As early as 2014, Young Dizz utilized genres that supplied appropriate canvasses to express his enigmatic upbringing: from Old School UK Rap (“It Gets Deeper”) to trap (“Cold Nights”) and Road Rap (“Stains”). If you listen closely, you can hear those influences: the proud and conflicted love for Newham as Young Dizz shouts out Beckton/The 6, that love-hate duality seeps through the music of Newham-based veterans such as Morrison, Mover and Trippy Trapz, his Mansa Musa-esque obsession for possessing money that was cultivated by the champagne-popping raps of Blade Brown (I can’t think of another candidate other than Young Dizz who would tell us to kill ourselves if we can’t make $100K in a hundred days.) 

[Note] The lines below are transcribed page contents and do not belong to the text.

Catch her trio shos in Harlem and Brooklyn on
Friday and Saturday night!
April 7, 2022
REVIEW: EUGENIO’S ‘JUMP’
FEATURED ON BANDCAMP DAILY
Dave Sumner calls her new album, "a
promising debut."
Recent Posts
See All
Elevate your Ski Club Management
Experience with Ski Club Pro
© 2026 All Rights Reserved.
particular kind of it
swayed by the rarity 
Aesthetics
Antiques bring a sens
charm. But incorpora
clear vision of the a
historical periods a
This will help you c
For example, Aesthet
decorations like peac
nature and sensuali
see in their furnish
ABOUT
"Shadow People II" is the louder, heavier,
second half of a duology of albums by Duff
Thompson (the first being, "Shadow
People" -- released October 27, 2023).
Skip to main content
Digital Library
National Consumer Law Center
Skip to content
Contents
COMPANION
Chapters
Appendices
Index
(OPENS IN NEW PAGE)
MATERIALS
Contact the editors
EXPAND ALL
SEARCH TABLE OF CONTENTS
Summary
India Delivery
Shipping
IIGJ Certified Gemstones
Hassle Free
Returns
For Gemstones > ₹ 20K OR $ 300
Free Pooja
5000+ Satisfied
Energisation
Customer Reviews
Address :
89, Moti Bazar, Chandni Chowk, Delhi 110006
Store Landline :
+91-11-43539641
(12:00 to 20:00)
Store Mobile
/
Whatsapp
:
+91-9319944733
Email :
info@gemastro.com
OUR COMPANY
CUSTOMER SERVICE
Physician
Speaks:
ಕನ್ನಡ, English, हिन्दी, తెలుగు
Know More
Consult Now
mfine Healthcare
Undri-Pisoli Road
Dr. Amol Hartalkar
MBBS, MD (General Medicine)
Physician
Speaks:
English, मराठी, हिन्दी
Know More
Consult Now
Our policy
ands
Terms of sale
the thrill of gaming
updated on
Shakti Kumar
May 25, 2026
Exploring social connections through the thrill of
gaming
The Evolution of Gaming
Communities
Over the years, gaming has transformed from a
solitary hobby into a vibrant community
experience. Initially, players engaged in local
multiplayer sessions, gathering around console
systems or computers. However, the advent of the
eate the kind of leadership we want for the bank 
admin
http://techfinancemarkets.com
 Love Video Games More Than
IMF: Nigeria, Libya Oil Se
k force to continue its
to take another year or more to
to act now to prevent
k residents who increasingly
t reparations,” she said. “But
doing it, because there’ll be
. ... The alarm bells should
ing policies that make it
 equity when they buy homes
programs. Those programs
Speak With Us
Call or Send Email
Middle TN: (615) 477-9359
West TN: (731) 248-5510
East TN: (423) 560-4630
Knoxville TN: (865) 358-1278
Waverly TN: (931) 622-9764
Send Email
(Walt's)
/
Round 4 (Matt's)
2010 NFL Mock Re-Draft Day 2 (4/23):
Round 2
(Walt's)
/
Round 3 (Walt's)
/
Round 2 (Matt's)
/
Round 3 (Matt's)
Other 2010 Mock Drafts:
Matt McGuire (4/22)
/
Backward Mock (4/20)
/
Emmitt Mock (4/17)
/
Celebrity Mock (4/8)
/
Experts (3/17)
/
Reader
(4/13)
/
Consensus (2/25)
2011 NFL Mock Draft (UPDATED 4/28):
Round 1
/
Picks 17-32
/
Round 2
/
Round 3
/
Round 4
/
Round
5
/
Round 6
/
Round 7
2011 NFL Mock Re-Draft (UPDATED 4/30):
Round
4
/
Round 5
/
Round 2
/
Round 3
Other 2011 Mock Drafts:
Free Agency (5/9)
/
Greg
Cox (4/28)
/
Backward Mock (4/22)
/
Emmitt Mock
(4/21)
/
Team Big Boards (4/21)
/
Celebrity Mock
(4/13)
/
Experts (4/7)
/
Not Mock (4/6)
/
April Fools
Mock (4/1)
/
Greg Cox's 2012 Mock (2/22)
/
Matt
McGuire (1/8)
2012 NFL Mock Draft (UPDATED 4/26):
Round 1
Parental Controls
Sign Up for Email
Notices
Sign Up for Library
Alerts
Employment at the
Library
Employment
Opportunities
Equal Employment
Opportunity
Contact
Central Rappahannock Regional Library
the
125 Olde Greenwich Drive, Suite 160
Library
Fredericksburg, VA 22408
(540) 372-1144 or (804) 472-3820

Collaborating with the likes of Headie One, RV, A1 From The 9 (fka Rage), KO and the late Showkey, he released a Mad About Bars, Tim Westwood Crib Session and a BlackBox freestyle. Young Dizz became a stalwart who helped popularise a lyrical off-shoot of Drill that especially wasn’t designed for the Radio. And its lifespan continues to thrive through its successors: we see it when Zone 2 dropped “No Censor” that went viral because they mocked their dead opps with a Sonic the Hedgehog sound effect, or 1011 referencing to the late Teewhiz in nearly every song they pushed out during 2016/2017 or NPK (Northumberland Park Lane) popularizing the “put in a spliff” idiom that penetrated its way into Black British vernacular. 

Nervously so, there’s a growing demand for hearing rappers voice their actus reus and mens rea with chilling remove and, in a climate where it is extremely convenient for The Media and The Metropolitan Police Service to paint drill music as proof of life that UK Drill was responsible for a London bleeding itself dry from a growing knife and gun crime epidemic. Young Dizz’s music was jaw-clenching, psychopathic and confesses his darkest sins and traumas on wax. . It was also a perfect scapegoat.